Most recently, she was the adult services librarian at the Martin Luther King Jr. Branch Library in downtown Columbus.

“It’s right in the middle of the city, and has a very diverse clientele,” she said of her move from a big-city library to the Glenwood Springs Branch.

Because of its downtown location, though, the Glenwood library has a lot of those same qualities, Arnold observed.

“I like the size, and it’s got a good feel to it,” she said. “It’s very important to have a walkable location like this, which adds to the feel of things and makes it more of a community space. I do think that’s important.”

A vacation in Colorado last summer led Arnold to begin looking for library jobs in the state before learning of the Glenwood opening.

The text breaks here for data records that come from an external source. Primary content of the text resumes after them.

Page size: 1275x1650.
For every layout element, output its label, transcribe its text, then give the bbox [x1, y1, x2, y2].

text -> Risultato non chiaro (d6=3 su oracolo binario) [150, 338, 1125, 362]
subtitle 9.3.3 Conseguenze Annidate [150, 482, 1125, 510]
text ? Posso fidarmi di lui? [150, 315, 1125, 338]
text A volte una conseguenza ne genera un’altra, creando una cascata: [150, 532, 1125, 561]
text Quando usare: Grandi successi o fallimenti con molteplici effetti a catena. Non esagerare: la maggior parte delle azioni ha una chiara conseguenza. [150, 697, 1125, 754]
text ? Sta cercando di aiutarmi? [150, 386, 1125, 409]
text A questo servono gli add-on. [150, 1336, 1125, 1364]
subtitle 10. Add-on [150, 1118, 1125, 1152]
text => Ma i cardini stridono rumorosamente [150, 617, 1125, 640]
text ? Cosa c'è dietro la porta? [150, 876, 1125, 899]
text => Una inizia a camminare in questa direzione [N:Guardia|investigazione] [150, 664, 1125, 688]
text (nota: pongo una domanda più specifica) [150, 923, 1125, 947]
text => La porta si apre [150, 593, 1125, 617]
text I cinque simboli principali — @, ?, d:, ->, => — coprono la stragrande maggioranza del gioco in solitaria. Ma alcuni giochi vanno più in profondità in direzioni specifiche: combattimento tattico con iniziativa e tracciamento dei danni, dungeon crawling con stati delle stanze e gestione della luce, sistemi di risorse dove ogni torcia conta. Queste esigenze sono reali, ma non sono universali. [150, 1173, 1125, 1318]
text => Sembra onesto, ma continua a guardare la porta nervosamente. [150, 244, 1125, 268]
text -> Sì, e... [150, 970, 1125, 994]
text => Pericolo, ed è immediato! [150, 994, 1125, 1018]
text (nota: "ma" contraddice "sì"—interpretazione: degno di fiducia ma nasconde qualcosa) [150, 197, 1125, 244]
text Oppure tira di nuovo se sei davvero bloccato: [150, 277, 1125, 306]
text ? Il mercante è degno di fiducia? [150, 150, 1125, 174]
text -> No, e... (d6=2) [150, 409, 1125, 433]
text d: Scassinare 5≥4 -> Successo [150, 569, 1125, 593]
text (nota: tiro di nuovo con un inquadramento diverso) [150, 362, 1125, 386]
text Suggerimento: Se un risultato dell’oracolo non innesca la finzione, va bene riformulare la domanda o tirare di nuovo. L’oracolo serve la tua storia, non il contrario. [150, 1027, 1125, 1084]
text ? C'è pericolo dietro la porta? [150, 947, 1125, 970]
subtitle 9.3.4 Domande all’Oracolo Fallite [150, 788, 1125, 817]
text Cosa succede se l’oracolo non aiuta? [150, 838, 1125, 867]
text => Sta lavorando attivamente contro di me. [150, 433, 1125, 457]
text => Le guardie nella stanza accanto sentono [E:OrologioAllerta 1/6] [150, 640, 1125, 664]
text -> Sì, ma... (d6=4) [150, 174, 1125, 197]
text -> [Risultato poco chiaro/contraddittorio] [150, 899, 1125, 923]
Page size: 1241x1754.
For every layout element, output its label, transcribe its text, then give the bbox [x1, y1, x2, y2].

She said she’s also excited about working in a relatively new facility, compared to the MLK Branch that was actually dedicated by the slain civil rights leader’s father, Martin Luther King Sr., in 1969.

Having lived through library budget cuts when the Ohio state Public Library Fund faced shortfalls following the 2008 recession, Arnold said she can relate to the recent round of cuts that led to layoffs and service reductions in the Garfield County Libraries. Those cuts were brought on mostly as the result of a significant drop in oil and gas property valuations in recent years.

“I know that the staff here has been through some hard times,” Arnold said. “That’s always difficult, not only for those that are laid off but those that are left behind.”

But she stands ready to help the Glenwood library get “back in stride,” and even led her very first children’s story time on Tuesday.

A few small programming changes are already in the works, including adding an art element to the “after school at your library program” in conjunction with local arts organizations.

The spring lecture series got off to a successful start in March with a talk by Ute Indian historian Roland McCook, and singer-songwriter Almeda Bradshaw will be sharing cowboy songs and their stories on April 25.

Arnold is single but does have a dog named Luna Lovegood, after the Harry Potter character.

“I’m a librarian, so it’s sort of required that your pets be named after a book character,” she said.

Another passion of Arnold’s is working to make sure health information is more available and understandable.

“It’s important to connect the community with accurate, up-to-date, reliable and easy to understand health information,” she said. “That’s something down the road that I would like to work on for this community.”